La depurazione delle acque reflue inattiva il Covid-19 ed è per questo che, mai come oggi, sono necessari i controlli sull’esistenza di emissioni e scarichi illeciti da abitazioni e nuclei urbani. Il problema, però, è che nel nostro Paese un terzo degli agglomerati urbani non è a norma. A ricordarlo è stato il ministro dell’Ambiente Sergio Costa che, davanti alla commissione Ecomafie, ha parlato della gestione delle acque reflue in Italia e delle relative procedure di infrazione. E ha spiegato che l’Istituto superiore di sanità ha eseguito un’analisi di rischio in relazione “ad acqua e servizi igienico sanitari (inclusa depurazione e gestione dei fanghi) e Covid-19”, come pure “per utilizzi umani delle acque (comprese acque potabili e di balneazione)” rispetto a potenziale esposizione a Sars-Cov-2.

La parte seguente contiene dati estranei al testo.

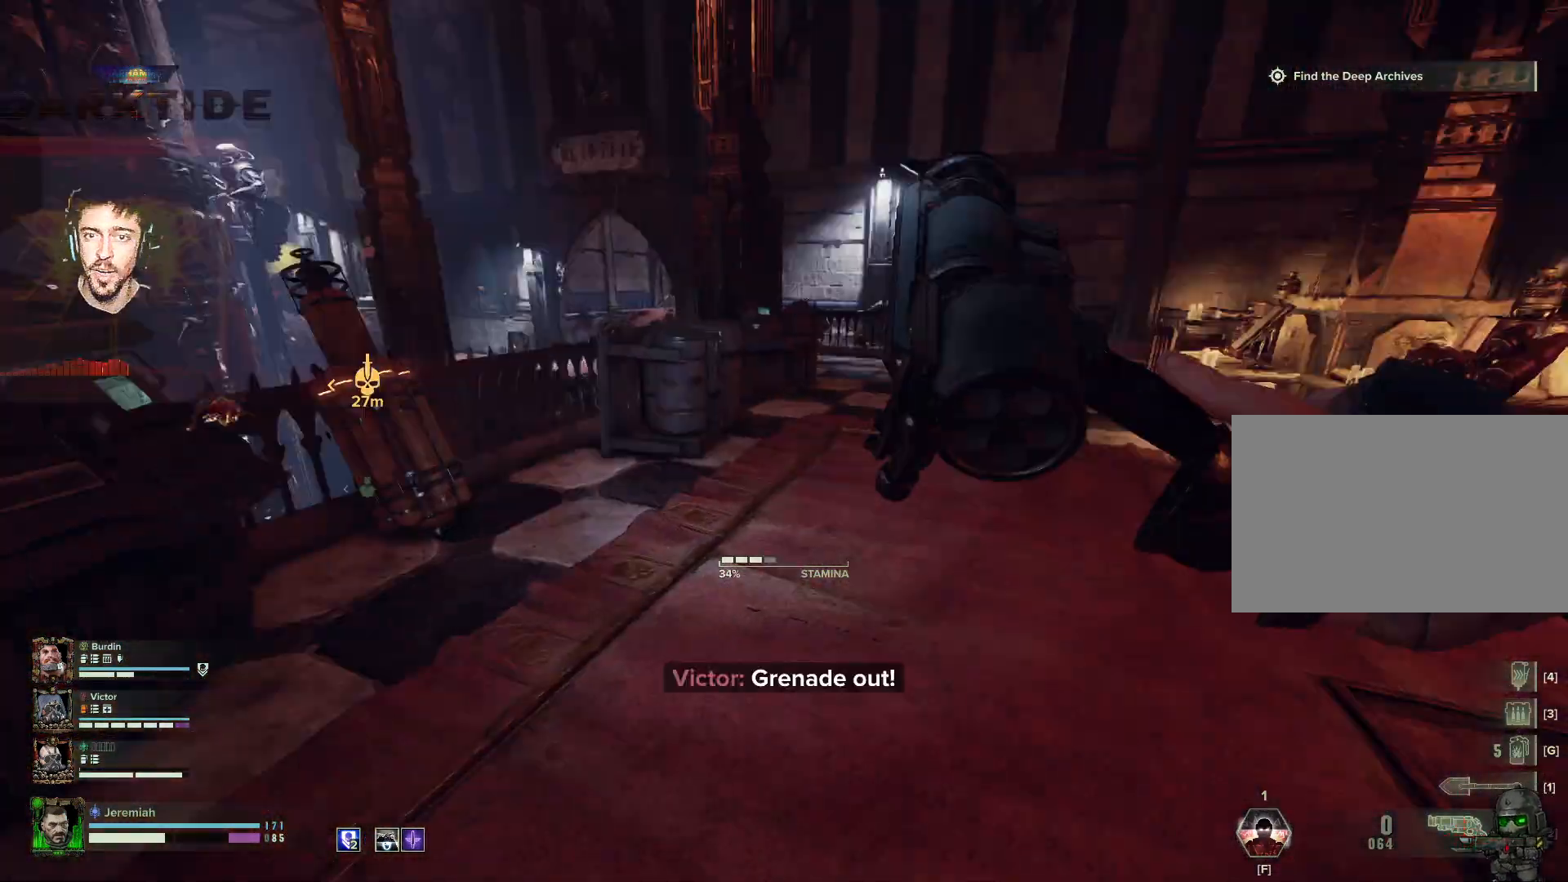
{"keys": ["s", "space"], "mouse": [], "events": [[83, "a", "up"], [83, "space", "up"], [500, "space", "down"]]}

LA DEPURAZIONE INATTIVA IL VIRUS – “Le correnti pratiche di depurazione – ha spiegato Costa – sono generalmente efficaci nell’inattivazione del virus, dati i tempi di ritenzione che caratterizzano i trattamenti, uniti a condizioni ambientali che pregiudicano la vitalità del virus (luce solare, livelli di pH elevati, attività biologica)”. La fase finale di disinfezione, inoltre, consente di ottimizzare le condizioni di rimozione integrale del virus prima che le acque depurate siano rilasciate nell’ambiente. “Disposizioni specifiche – ha aggiunto il ministro – sono state elaborate anche per la gestione dei fanghi di depurazione nell’ambito della fase emergenziale di pandemia”. L’analisi di rischio di esposizione a Sars-CoV-2 attraverso l’acqua e i servizi igienici, dunque, “indica che sussistono elevati livelli di protezione della salute”. Il rischio di possibile diffusione dell’infezione, come accade per la contaminazione dovuta ad altri agenti chimici e patogeni, è certamente più alto in caso di mancanza o inefficienza dei servizi di depurazione. “Le autorità di sorveglianza – ha spiegato Costa – dovranno incentrare ogni attenzione sulla possibile esistenza di emissioni e scarichi illeciti di reflui da abitazioni e nuclei urbani”.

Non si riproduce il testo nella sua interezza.